After I ran randomForest function and have the model, I did the prediction and I have a predicted data, then I can make a confusion table like below:
Predicted 1 2 3
Actual 1 4 3 1 2 2 4 2 3 3 2 1
(i.e, there are 4 + 4 + 1 correct predictions)
My question is, given this kind of table, how can I calculate the RMSE (Root Mean Square Error) of the prediction? Of course I can do it manually but I think it is not the best answer.
Thank you very much,
Upvotes: 0
Views: 10023
Reputation: 109232
You can do all of the above with the mlr package. The tutorial has detailed sections on tuning and performance measurements. For tuning, you should use nested resampling.
Assuming that you have a regression task, it would look something like this:
library(mlr)
# define parameters we want to tune -- you may want to adjust the bounds
ps = makeParamSet(
makeIntegerLearnerParam(id = "ntree", default = 500L, lower = 1L, upper = 1000L),
makeIntegerLearnerParam(id = "nodesize", default = 1L, lower = 1L, upper = 50L)
)
# random sampling of the configuration space with at most 100 samples
ctrl = makeTuneControlRandom(maxit = 100L)

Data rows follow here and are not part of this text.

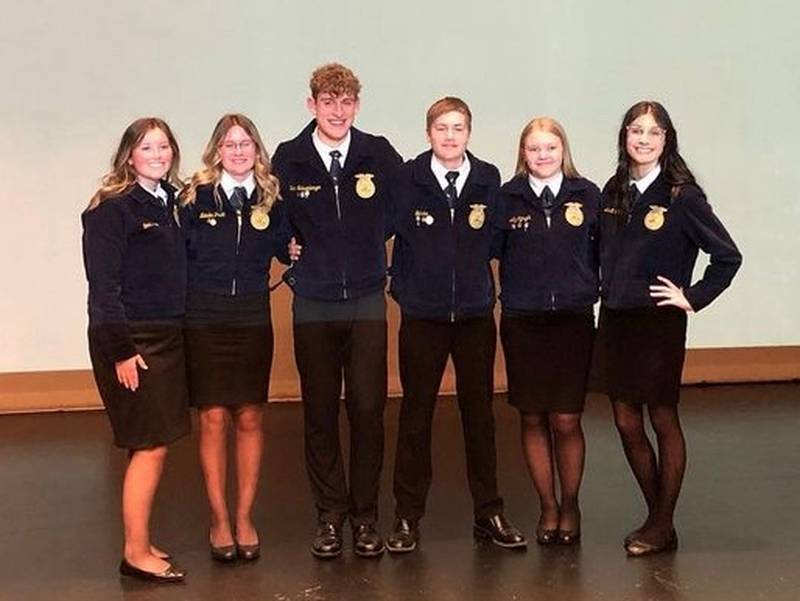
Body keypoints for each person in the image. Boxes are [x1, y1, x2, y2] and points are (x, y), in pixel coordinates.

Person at [598, 100, 742, 556]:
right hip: (617, 320)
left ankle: (661, 524)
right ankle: (657, 517)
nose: (643, 139)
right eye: (635, 131)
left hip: (657, 323)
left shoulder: (682, 195)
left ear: (666, 140)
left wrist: (692, 296)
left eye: (653, 132)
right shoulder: (614, 190)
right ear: (624, 137)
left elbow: (727, 256)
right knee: (624, 420)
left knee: (661, 417)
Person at [271, 63, 402, 558]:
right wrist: (286, 247)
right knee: (321, 413)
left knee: (368, 410)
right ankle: (330, 516)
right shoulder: (290, 157)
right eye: (329, 102)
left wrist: (373, 241)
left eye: (346, 102)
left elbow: (401, 203)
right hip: (313, 303)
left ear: (357, 106)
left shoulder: (379, 153)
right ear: (312, 106)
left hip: (367, 297)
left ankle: (365, 517)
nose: (338, 111)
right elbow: (273, 216)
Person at [386, 97, 526, 553]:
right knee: (415, 417)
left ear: (469, 133)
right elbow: (378, 231)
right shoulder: (407, 179)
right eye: (442, 128)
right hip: (422, 316)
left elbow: (499, 239)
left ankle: (489, 512)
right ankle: (407, 517)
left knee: (479, 416)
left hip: (473, 316)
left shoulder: (488, 179)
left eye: (459, 128)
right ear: (428, 133)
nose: (450, 136)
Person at [82, 118, 189, 582]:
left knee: (152, 444)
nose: (159, 154)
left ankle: (140, 538)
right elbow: (103, 288)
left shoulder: (171, 203)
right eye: (148, 147)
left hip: (166, 335)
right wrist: (121, 351)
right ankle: (134, 552)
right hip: (133, 341)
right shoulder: (112, 210)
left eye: (164, 146)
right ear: (130, 155)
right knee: (148, 445)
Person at [181, 114, 289, 562]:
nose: (239, 151)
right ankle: (219, 518)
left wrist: (296, 250)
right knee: (212, 418)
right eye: (230, 144)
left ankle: (244, 516)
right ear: (216, 151)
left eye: (246, 143)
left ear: (257, 150)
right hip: (204, 316)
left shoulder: (271, 197)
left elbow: (287, 245)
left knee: (248, 417)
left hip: (250, 317)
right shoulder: (194, 196)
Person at [497, 117, 600, 546]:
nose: (542, 155)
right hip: (523, 321)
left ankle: (571, 503)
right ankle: (548, 505)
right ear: (523, 153)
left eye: (550, 148)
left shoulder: (588, 195)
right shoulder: (507, 197)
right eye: (534, 148)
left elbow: (606, 250)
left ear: (564, 151)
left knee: (566, 418)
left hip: (573, 322)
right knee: (533, 415)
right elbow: (489, 251)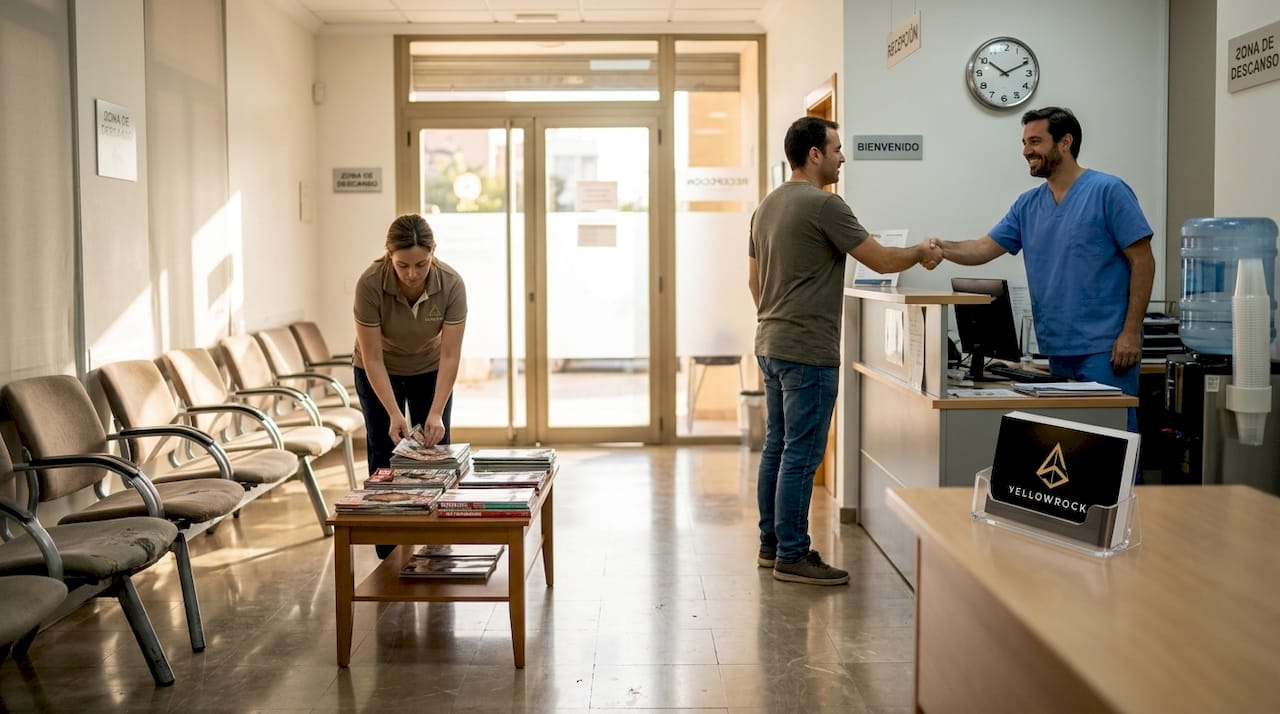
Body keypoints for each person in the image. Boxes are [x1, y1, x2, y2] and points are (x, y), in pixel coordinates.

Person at [750, 116, 942, 586]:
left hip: (770, 343)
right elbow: (880, 259)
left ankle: (771, 545)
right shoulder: (824, 205)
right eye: (836, 148)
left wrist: (780, 318)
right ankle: (793, 555)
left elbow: (753, 283)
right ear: (814, 154)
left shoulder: (766, 206)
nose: (842, 156)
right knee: (801, 455)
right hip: (807, 351)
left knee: (777, 447)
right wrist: (919, 251)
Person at [930, 106, 1154, 432]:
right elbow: (982, 248)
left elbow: (1143, 261)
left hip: (1105, 349)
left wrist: (1131, 331)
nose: (1026, 151)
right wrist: (939, 248)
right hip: (1058, 348)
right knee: (1068, 448)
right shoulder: (1028, 204)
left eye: (1035, 141)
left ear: (1065, 142)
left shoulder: (1108, 191)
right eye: (1024, 143)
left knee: (1110, 445)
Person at [352, 213, 467, 558]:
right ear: (389, 256)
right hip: (378, 367)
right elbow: (372, 357)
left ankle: (434, 537)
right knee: (384, 448)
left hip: (430, 367)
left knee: (433, 447)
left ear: (434, 253)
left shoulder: (451, 284)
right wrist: (392, 412)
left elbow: (450, 356)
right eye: (403, 266)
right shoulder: (370, 284)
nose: (412, 274)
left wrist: (436, 413)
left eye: (421, 264)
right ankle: (387, 545)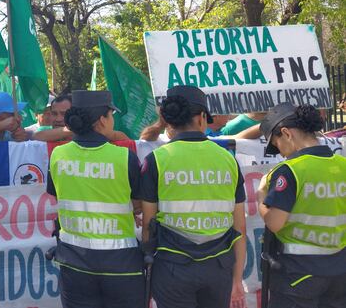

# do a nested 3 fold cross-validation
inner = makeResampleDesc("CV", iters = 3L)
learner = makeTuneWrapper("regr.randomForest", resampling = inner, par.set = ps,
control = ctrl, show.info = FALSE, measures = rmse)
# outer resampling
outer = makeResampleDesc("CV", iters = 3)
# do the tuning, using the example boston housing task
res = resample(learner, bh.task, resampling = outer, extract = getTuneResult)
# show performance
print(performance(res$pred, measures = rmse))
The whole process would look very similar for classification, see the relevant tutorial pages for more details.
Upvotes: 3
Reputation: 3121
Yes, you can select the best parameters via k-fold cross validation. I would recommend not tuning ntree
and instead just set it relatively high (1500-2000 trees), as overfitting is not a concern with RF and that way you don't have to tune that as a parameter. You can still go ahead and tune mtry
.
There are many different measures for assessing performance of a classfication problem. If you are specifically interested in an RMSE-like measure, you could check out this CV post, which discusses the Brier Score - this is calculated like RMSE, where you use the probability that was forecast and the actual value to get a mean-squared error.
Upvotes: 3